If LoudSauce sounds like it's left-leaning, that's not surprising. Mutchler said that most of the team working on the site are political progressives, but LoudSauce will stay away from political campaigns.

"If we do that in the beginning we will quickly be pigeonholed as, you know, MoveOn," Mutchler said, "and I think our vision is broader than that."

I asked him if he was giving people the opportunity to organize themselves for involvement in the culture war. He invoked a recent interview with Jeff Chang, the co-founder of Colorlines, and retorted that he was interested in change, not war.

In that interview with Colorlines' Jamilah King, Chang said:

Obama’s 2008 election marked the culmination of a cultural shift—the arrival of a new cultural majority—that he does not yet seem to grasp.

Culture always moves before politics. Think of how Jackie Robinson’s Major League debut preceded Brown vs. Board of Education, or how Ellen Degeneres’ coming-out preceded court rulings on same-sex marriage and “Don’t Ask Don’t Tell.” Cultural change is often the dress-rehearsal for political change. Or put in another way, political change is the final manifestation of cultural shifts that have already occurred.

Sadly most progressives—whether they work in electoral politics or movement politics—have not yet figured culture into their theory of change. Unlike the right, they have no cultural strategy.

Mutchler described the site as being less of a tool for conflict.

"A lot of the political conversations are very destructive," Mutchler told me. "It's a lot about us and them, conflict ... I'm interested in facilitating a constructive dialogue."

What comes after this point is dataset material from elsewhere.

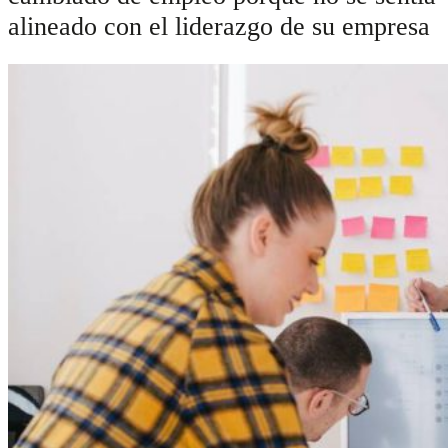
alineado con el liderazgo de su empresa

He also said that LoudSauce was far from ready for prime time.

"This is the first time we're trying this, obviously we've had the hypothesis for a while," he told me. "It's our first attempt to test whether or not people really will be willing to chip in money to buy ad space for stuff they care about."

Mutchler, who has worked at the ad agency R/GA and still has a day job at a brand marketing firm, according to LoudSauce's website, said this new project should move into beta in January or February.